Dataset items:

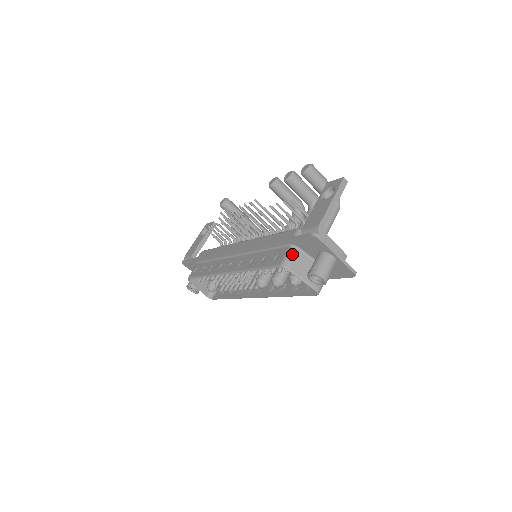
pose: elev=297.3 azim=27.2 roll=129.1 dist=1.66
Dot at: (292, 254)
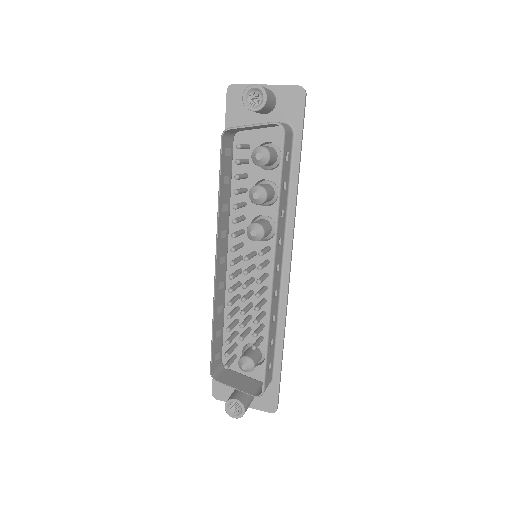
Dot at: occluded
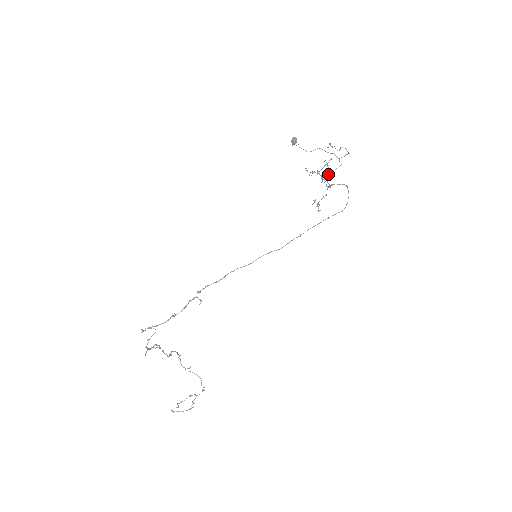
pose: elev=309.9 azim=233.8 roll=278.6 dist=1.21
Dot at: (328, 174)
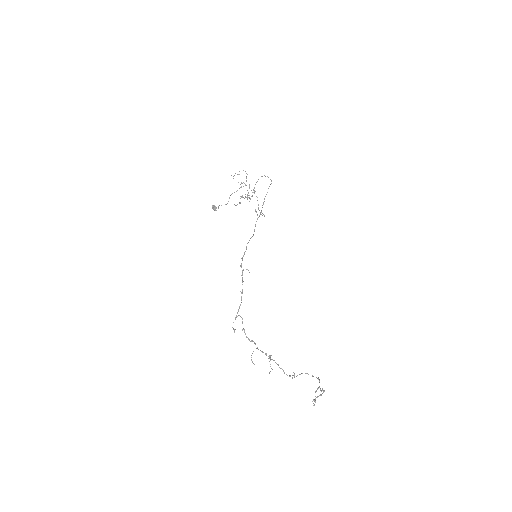
Dot at: (248, 195)
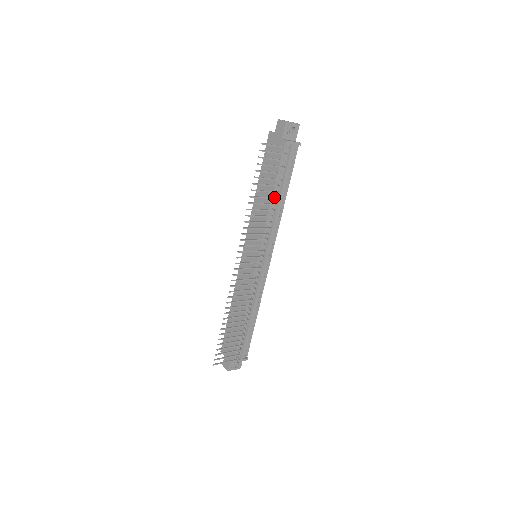
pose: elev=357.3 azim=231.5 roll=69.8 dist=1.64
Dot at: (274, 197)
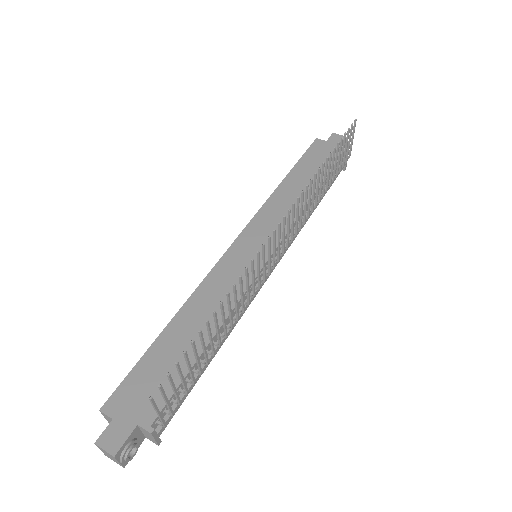
Dot at: occluded
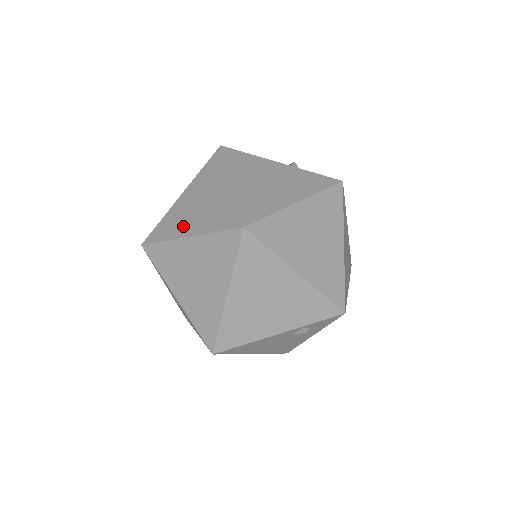
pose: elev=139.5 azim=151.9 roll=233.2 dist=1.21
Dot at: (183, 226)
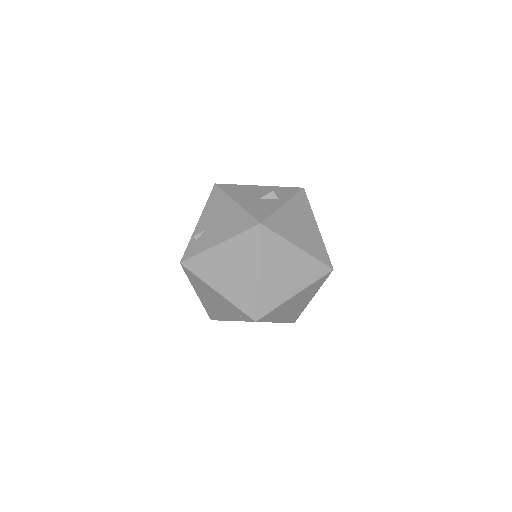
Dot at: (285, 292)
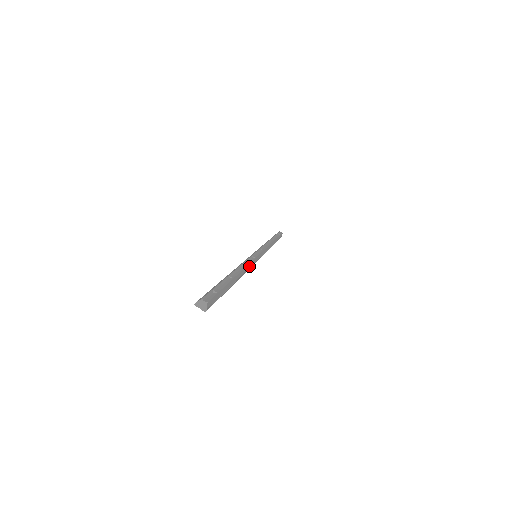
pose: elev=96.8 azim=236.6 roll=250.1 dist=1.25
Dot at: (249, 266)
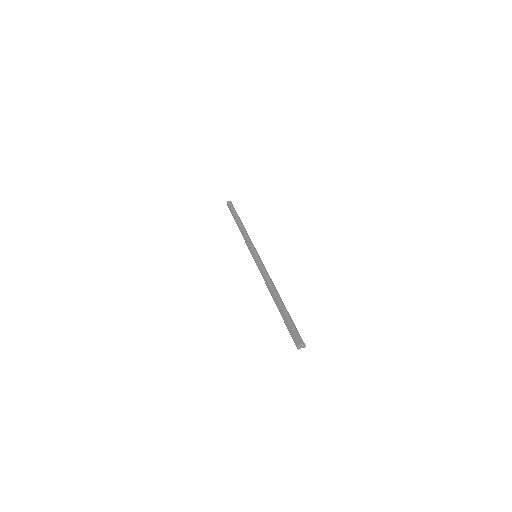
Dot at: (268, 274)
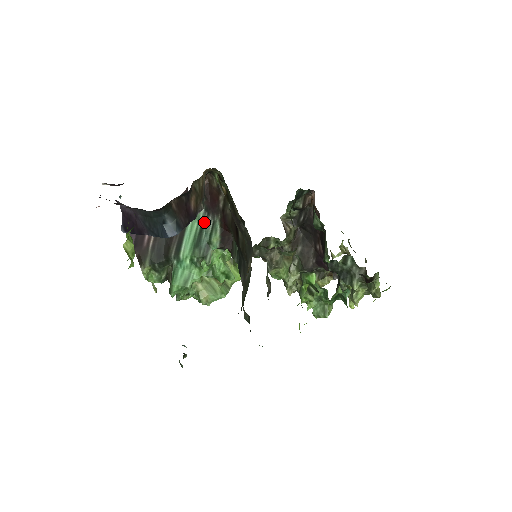
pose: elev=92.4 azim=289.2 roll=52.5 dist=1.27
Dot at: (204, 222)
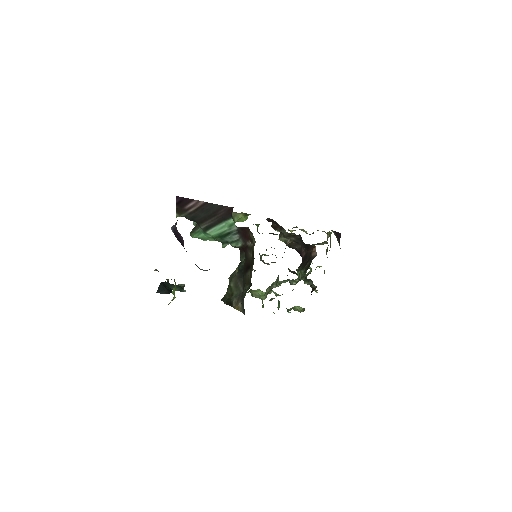
Dot at: (233, 233)
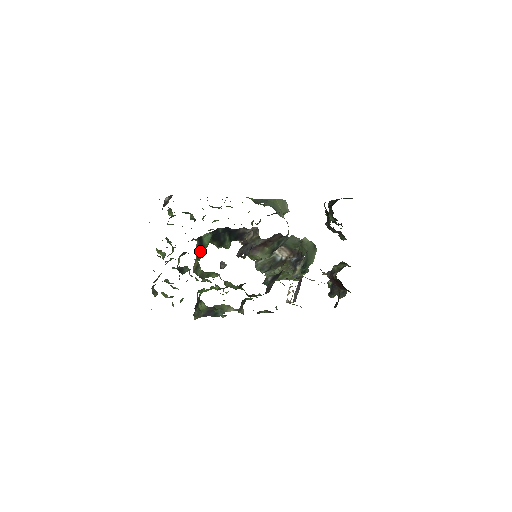
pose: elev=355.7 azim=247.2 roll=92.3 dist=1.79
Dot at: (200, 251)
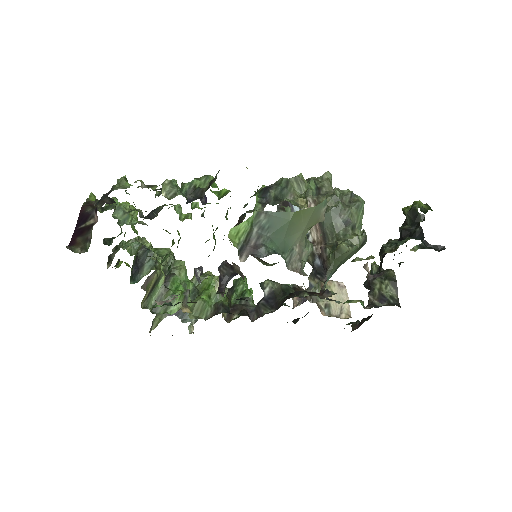
Dot at: (163, 259)
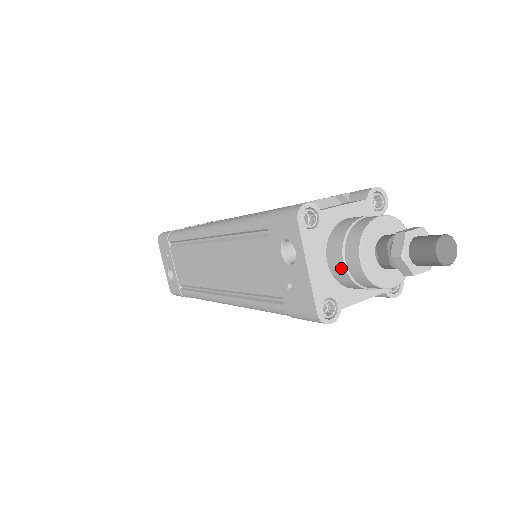
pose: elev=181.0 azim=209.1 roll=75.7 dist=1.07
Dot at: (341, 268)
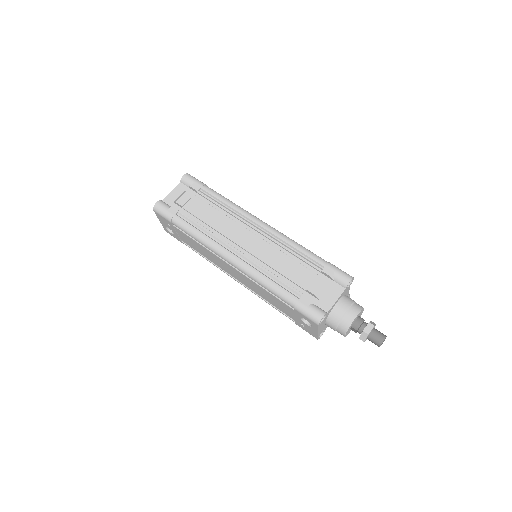
Dot at: occluded
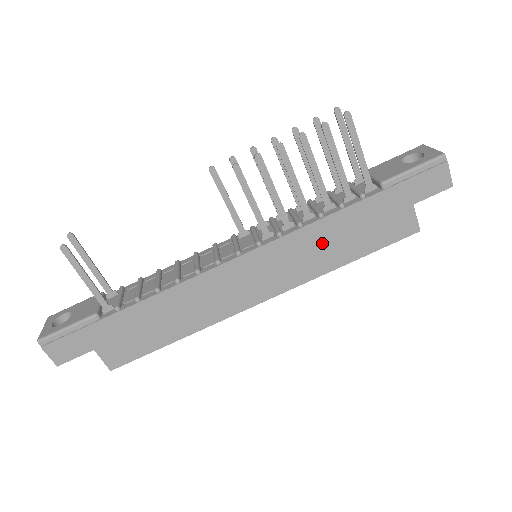
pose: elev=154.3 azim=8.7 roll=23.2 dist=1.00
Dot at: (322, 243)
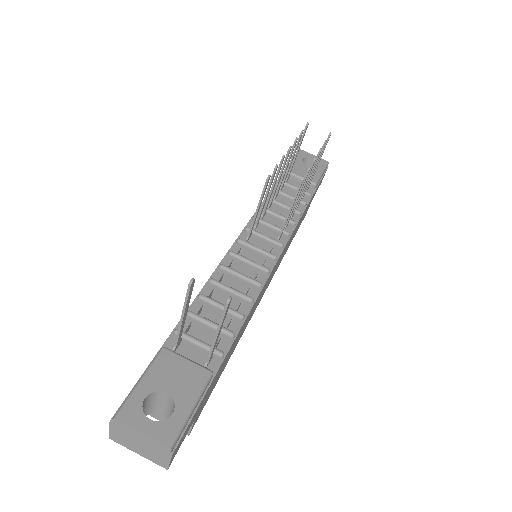
Dot at: occluded
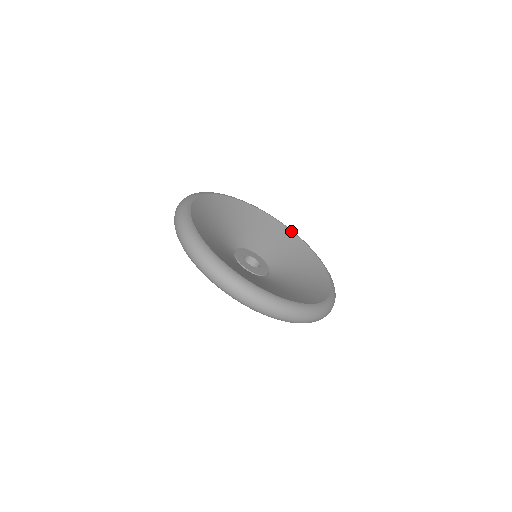
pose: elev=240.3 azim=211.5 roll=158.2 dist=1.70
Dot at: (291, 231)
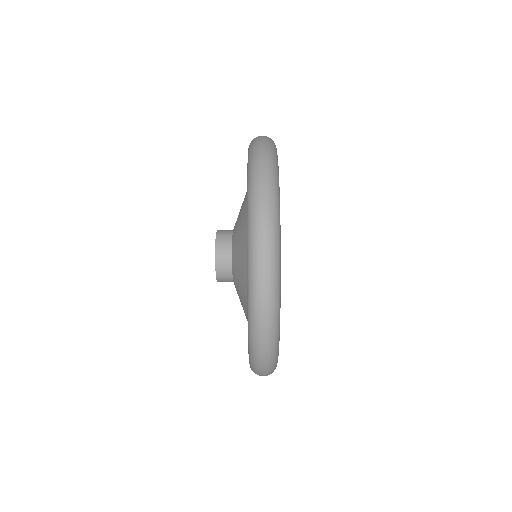
Dot at: occluded
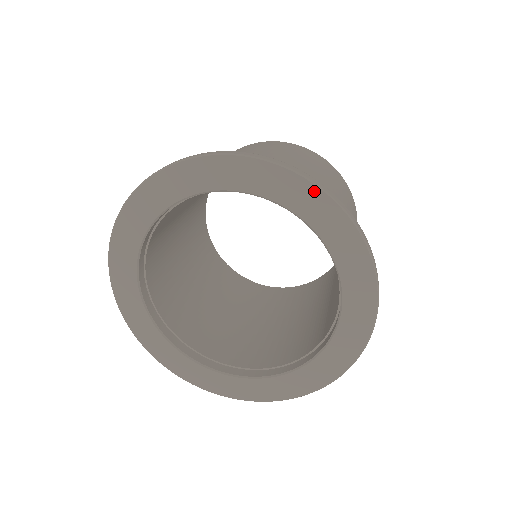
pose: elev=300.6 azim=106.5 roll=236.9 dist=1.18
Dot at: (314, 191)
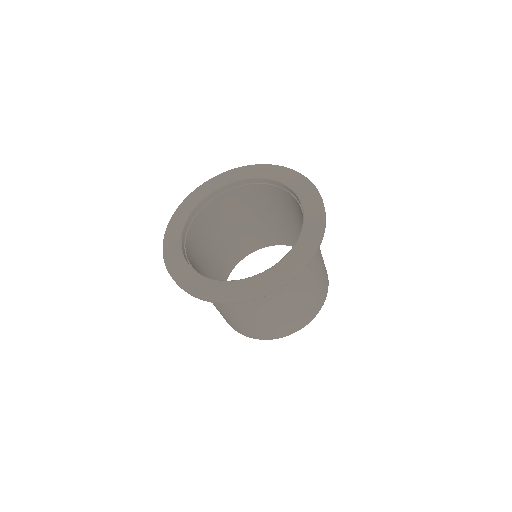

- _What the task requires_: Put the lines from the one containing "pose: elev=181.0 azim=209.1" through the last line into a JSON list of strings, with one string per line and no blank lines. Leave the pictures out of the answer.

- _Solution below_:
[
  "pose: elev=181.0 azim=209.1 roll=75.7 dist=1.07",
  "Dot at: (341, 268)",
  "Dot at: occluded",
  "pose: elev=154.3 azim=8.7 roll=23.2 dist=1.00",
  "Dot at: (322, 243)",
  "Dot at: occluded",
  "pose: elev=240.3 azim=211.5 roll=158.2 dist=1.70",
  "Dot at: (291, 231)",
  "Dot at: occluded",
  "pose: elev=300.6 azim=106.5 roll=236.9 dist=1.18",
  "Dot at: (314, 191)"
]